The affidavits state that Mr. Stephan, in his capacity as limited signing officer for GMAC, had examined “all books, records and documents” involved in the foreclosure and that he had “personal knowledge” of the relevant facts.

In the depositions, Mr. Stephan said he did not do this.

In a June deposition, a lawyer representing a foreclosed household put it directly: “So other than the due date and the balances due, is it correct that you do not know whether any other part of the affidavit that you sign is true?”

“That could be correct,” Mr. Stephan replied.

Mr. Stephan also said in depositions that his signature had not been notarized when he wrote it, but only later, or even the next day.

GMAC said Mr. Stephan was not available for an interview. The lender said its “failures” did not “reflect any disrespect for our courts or the judicial processes.”

Margery Golant, a Boca Raton, Fla., foreclosure defense lawyer, said GMAC “has cracked open the door.”

“Judges used to look at us strangely when we tried to tell them all these major financial institutions are lying,” said Ms. Golant, a former associate general counsel for the lender Ocwen Financial.

Her assistants were reviewing all of the law firm’s cases Friday to see whether GMAC had been involved. “Lawyers all over Florida and I’m sure all over the country are drafting pleadings,” she said. “We’ll file motions for sanctions and motions to dismiss the case for fraud on the court.”

For homeowners in foreclosure, the admissions by GMAC are bringing hope for resolution.

One such homeowner is John Turner, a commercial airline pilot based near Detroit.
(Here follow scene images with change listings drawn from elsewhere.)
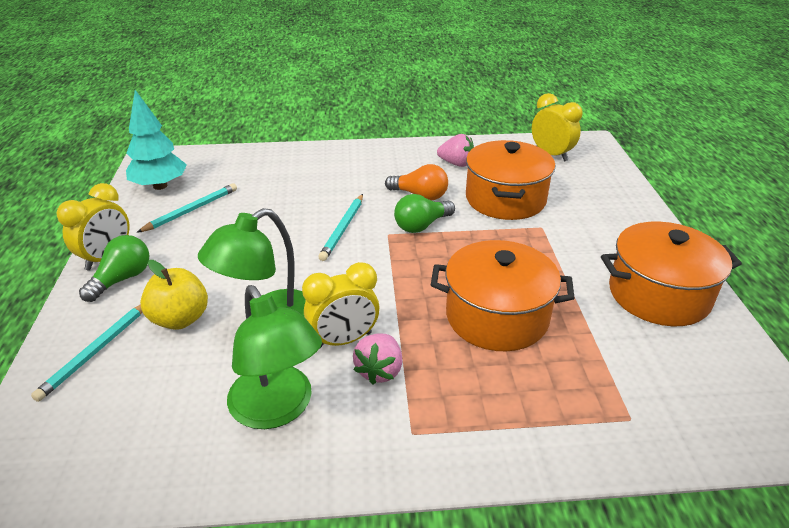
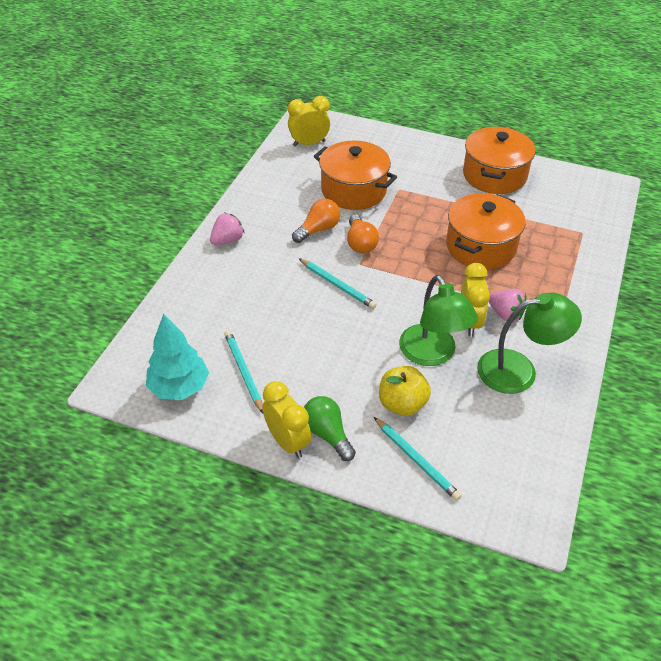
camera: 65 degrees left, 10 degrees up
green light bulb [394,194,455,233] -> orange light bulb [347,214,379,253]
pink strawberry [437,134,474,167] -> pink strawberry moved to [210,213,245,245]

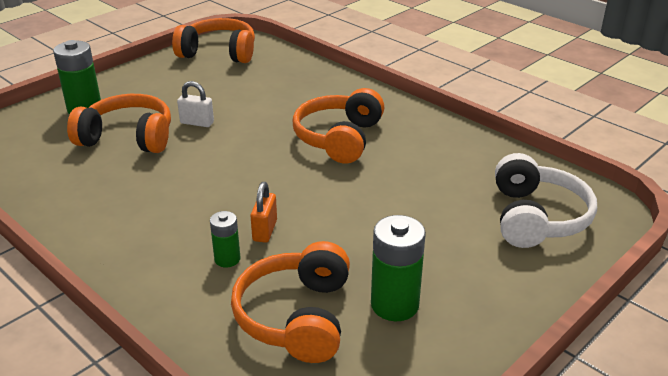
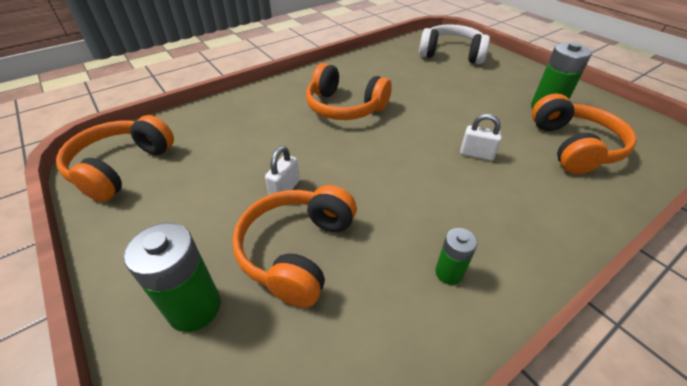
camera: 80 degrees left, 10 degrees up
green battery [210,211,241,267] -> green battery moved to [435,228,477,285]
orange headphones [231,241,350,363] -> orange headphones turned 105 degrees counterclockwise [532,93,637,174]
orange padlock [250,182,277,243] -> white padlock [460,114,502,161]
Three years ago he bought a Florida condo, thinking he would move down there with a girlfriend. The relationship fizzled, his finances dwindled, and the place went into foreclosure.

GMAC called several times a week, seeking its $195,000. Mr. Turner says he tried to meet the lender halfway but failed. Last week it put his case in limbo by withdrawing the affidavit.

“We should be able to come to an agreement that’s beneficial to both of us,” Mr. Turner said. “I feel like I’m due something.”